CALGARY (660 NEWS) – Getting kids equal access to quality education is a challenge with COVID-19 keeping many vulnerable students at home.
But when those kids are immunocompromised or living with someone who is, technology becomes a big part of the solution.
“This government has invested some money and that’s good. It’s a far cry from where we have to be to ensure that students and families have access to faster internet,” said lawyer Avnish Nanda who added there is an inequitable distribution of internet in Alberta.
“In the school context, it has (COVID-19) raised a lot of really interesting and difficult conversations about how do we educate folks, children in this environment, particularly those with vulnerabilities.”
He noted this can be a serious problem for students in remote rural areas with no real access to high-speed internet.
He believes the government could be responsible for any online education pitfalls.
“The onus does fall on the government here to step up and show some leadership and ensure that children return to safe classrooms, but for those who can’t return (that) they continue to have quality education.”

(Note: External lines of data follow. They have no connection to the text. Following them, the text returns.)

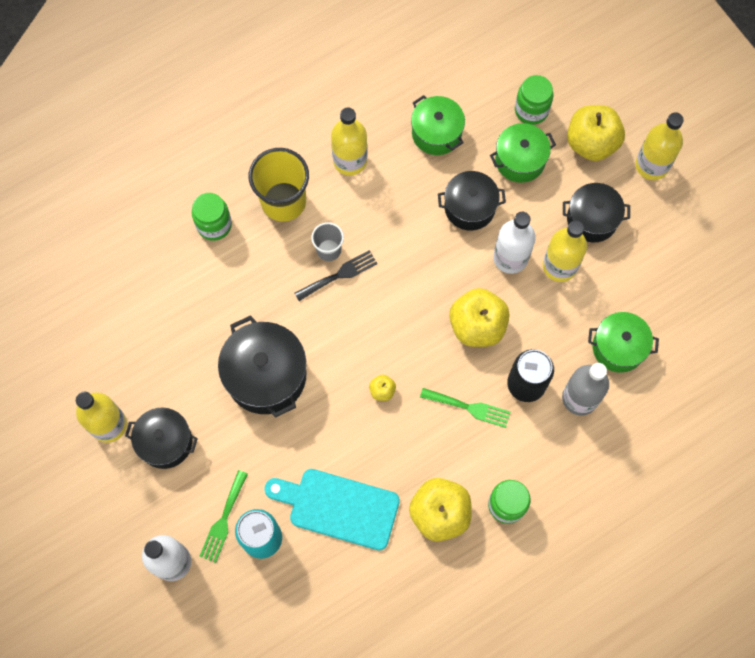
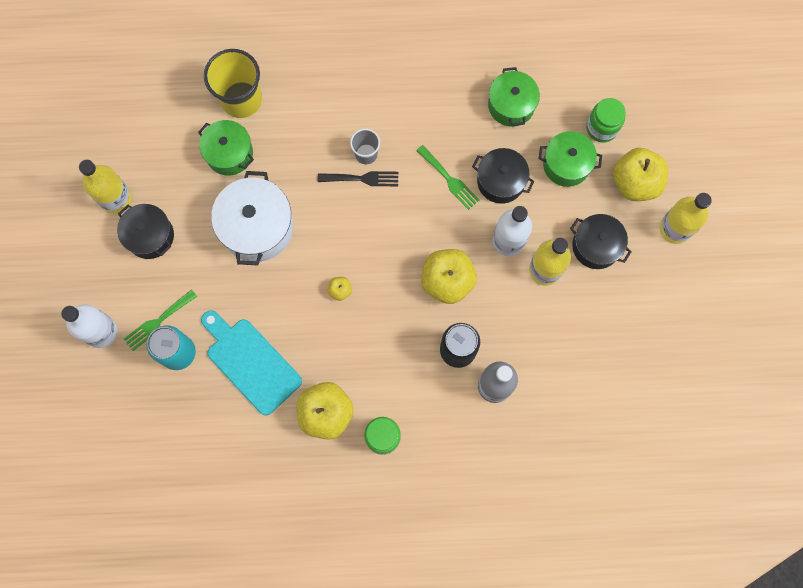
camera: 30 degrees right, 5 degrees up
(214, 225) = (288, 84): green jar -> none
(266, 375) = (257, 227): black pot -> white pot
(283, 201) = (354, 95): yellow cup -> yellow cup (241, 99)
(350, 160) = (427, 90): yellow bottle -> none
(469, 408) = (400, 343): green fork -> green fork (449, 179)
(618, 347) = (552, 363): green pot -> green pot (229, 153)

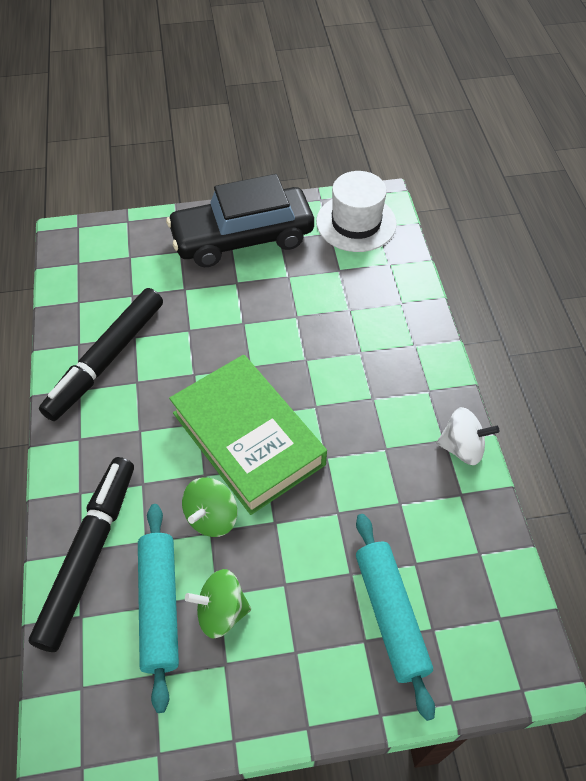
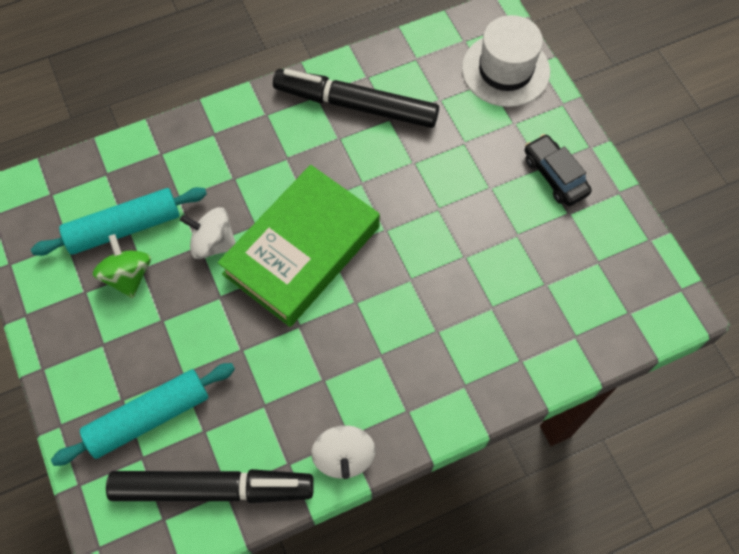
camera: 75 degrees right, 10 degrees up
(89, 555) = (159, 161): black marker -> black marker (212, 488)
(212, 517) = (213, 243): green spinning top -> white spinning top
(242, 238) = (555, 176): black car -> black car, size x0.49
(356, 223) = (626, 287): white hat -> white hat (505, 70)

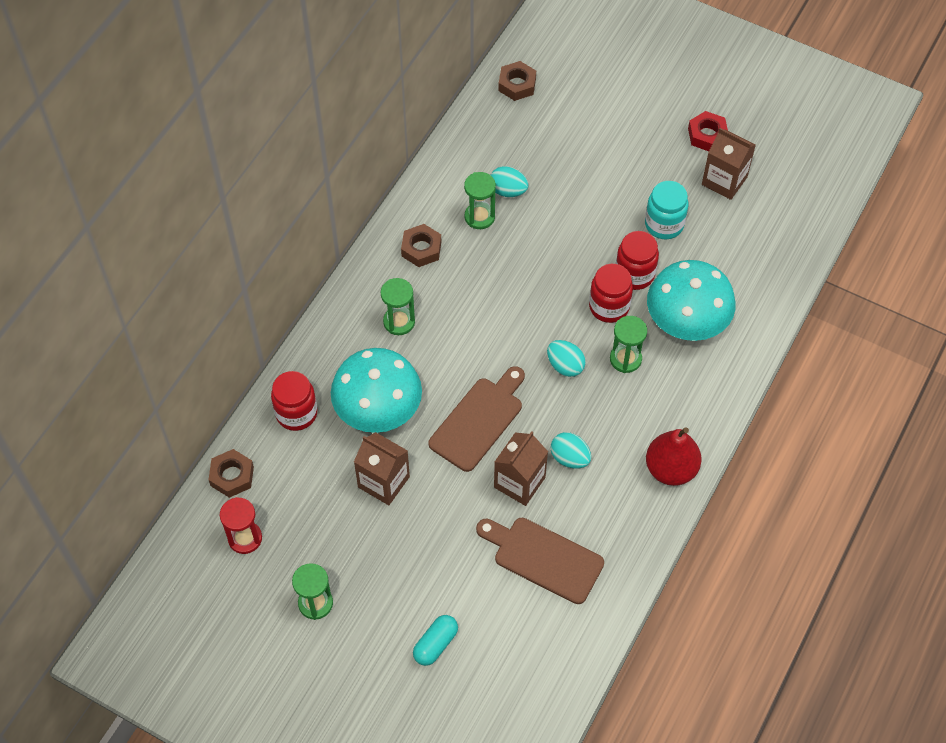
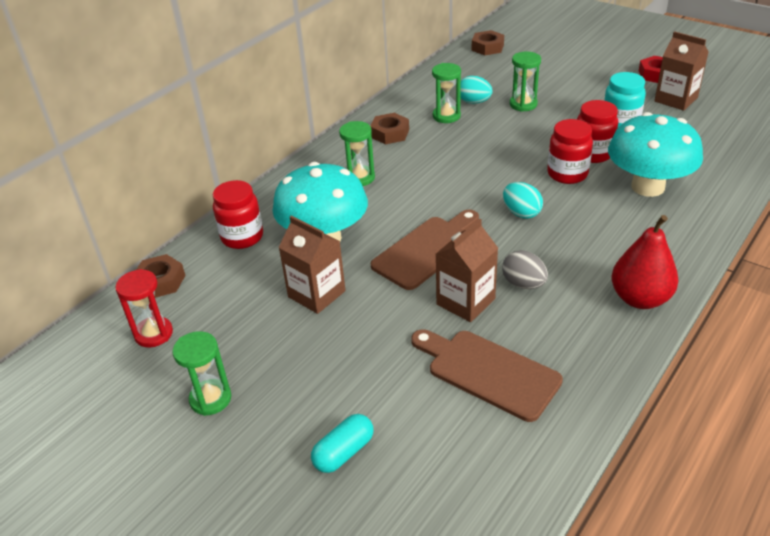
camera: 10 degrees right, 20 degrees down
(570, 458) = (523, 284): turquoise egg -> grey egg
(625, 359) = (585, 210): green hourglass -> green hourglass (523, 104)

Requests for distance learning and online tutoring have surged this summer as many parents opt to keep their kids away from school amidst the pandemic.
WATCH: Parents turn to online tutoring amid pandemic
Many provinces, including Alberta, are offering alternative measures but in Quebec, the government is requiring all students to return to in-person classes.
On Monday, a lawsuit was filed against the government of Quebec from a group of parents calling on the province to offer remote learning for families who don’t want their children returning to classrooms.
Quebec’s Education Minister said the province will offer online resources for households where a medical condition that puts them at risk is present.